WHAT YOU ARE ASKED TO DO
How many of the lines below contain "down"? Answer with that number alone.

EXERCISE DATA
:::::
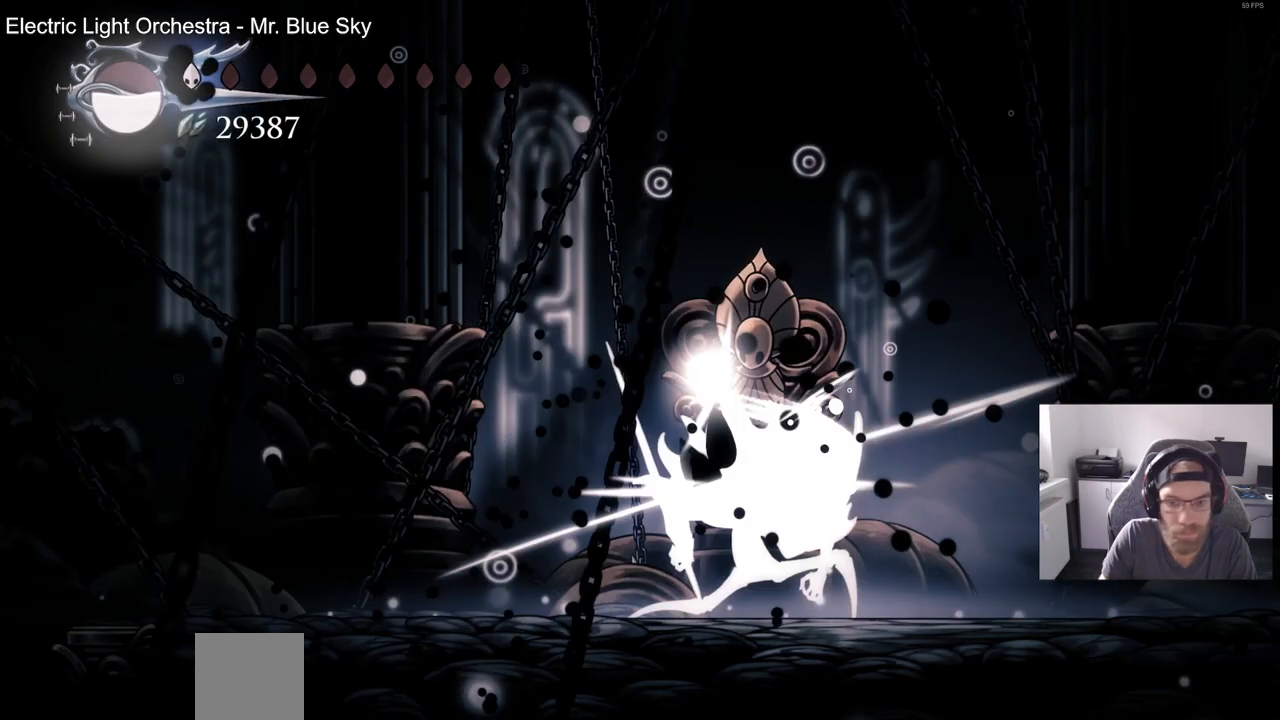
{"buttons": ["DPAD_RIGHT"], "left_stick": "center", "right_stick": "center", "events": [[150, "SQUARE", "down"], [317, "SQUARE", "up"], [483, "DPAD_RIGHT", "down"]]}
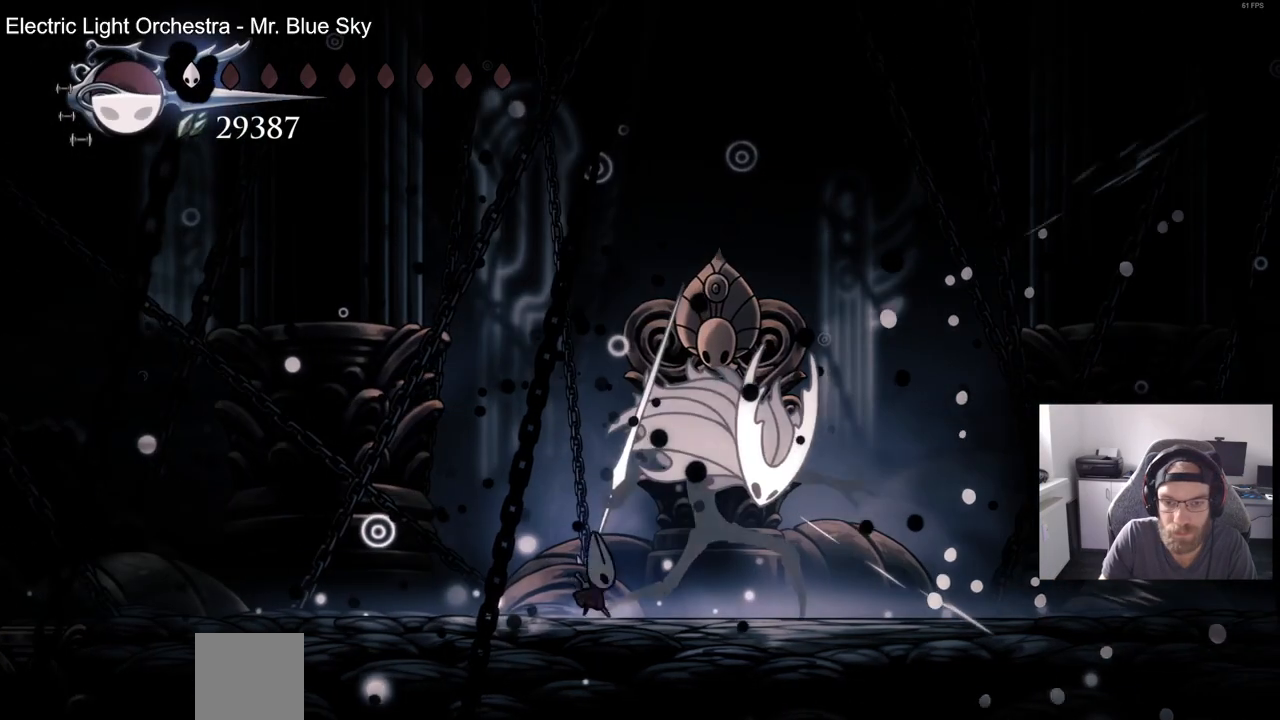
{"buttons": ["SQUARE", "DPAD_RIGHT"], "left_stick": "center", "right_stick": "center", "events": [[50, "SQUARE", "down"], [100, "DPAD_RIGHT", "up"], [200, "SQUARE", "up"], [367, "DPAD_RIGHT", "down"], [433, "SQUARE", "down"]]}
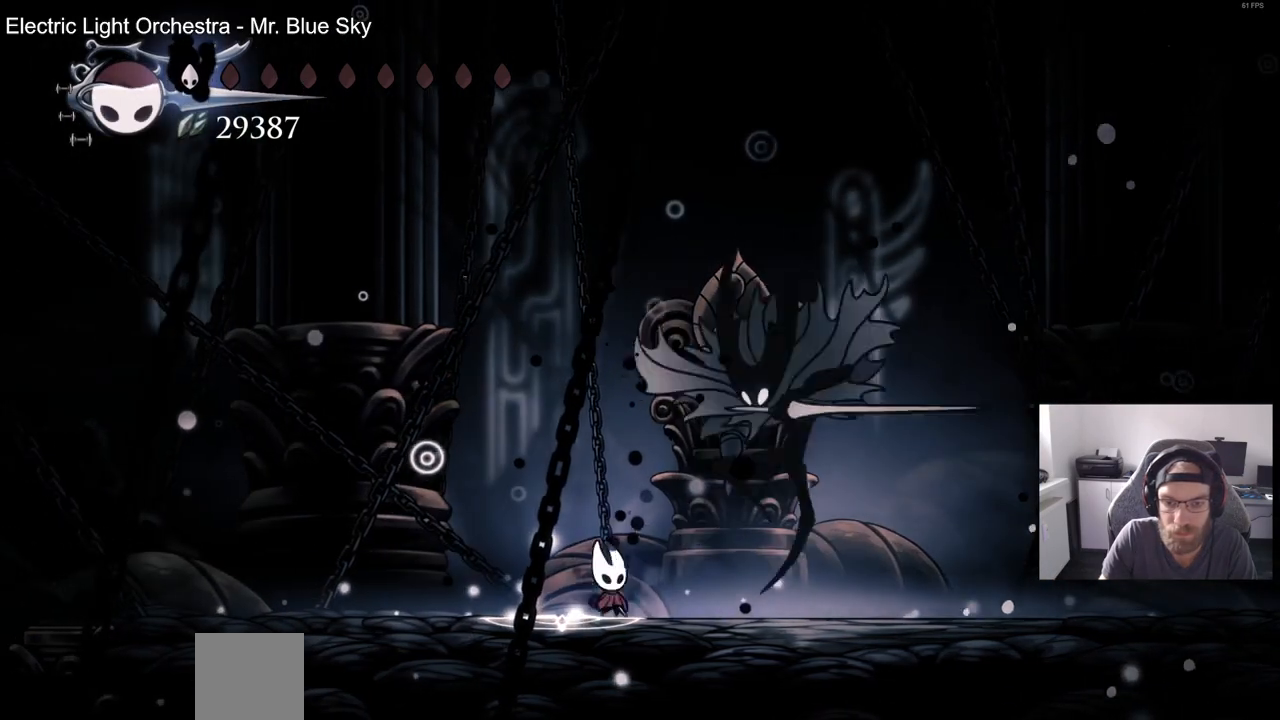
{"buttons": [], "left_stick": "center", "right_stick": "center", "events": [[17, "DPAD_RIGHT", "up"], [67, "SQUARE", "up"]]}
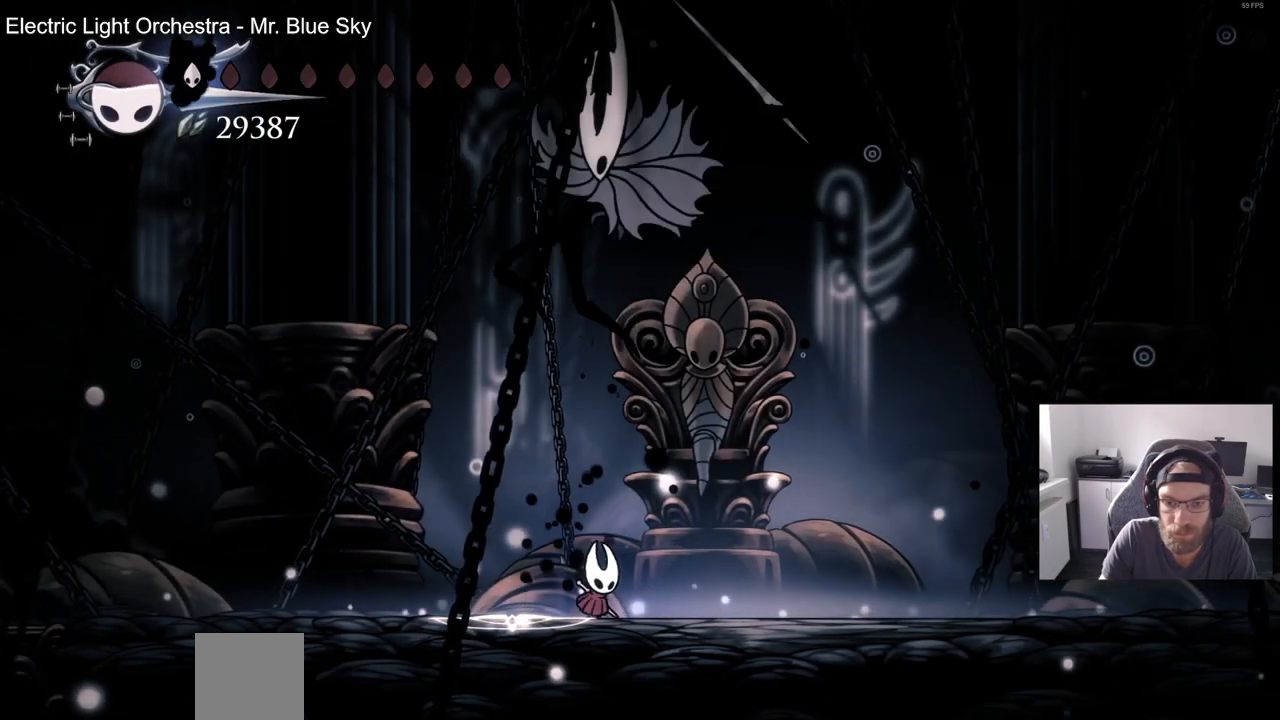
{"buttons": [], "left_stick": "center", "right_stick": "center", "events": [[67, "DPAD_LEFT", "down"], [133, "R2", "down"], [317, "R2", "up"], [467, "DPAD_LEFT", "up"]]}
:::::
EXERCISE RESPONSE
3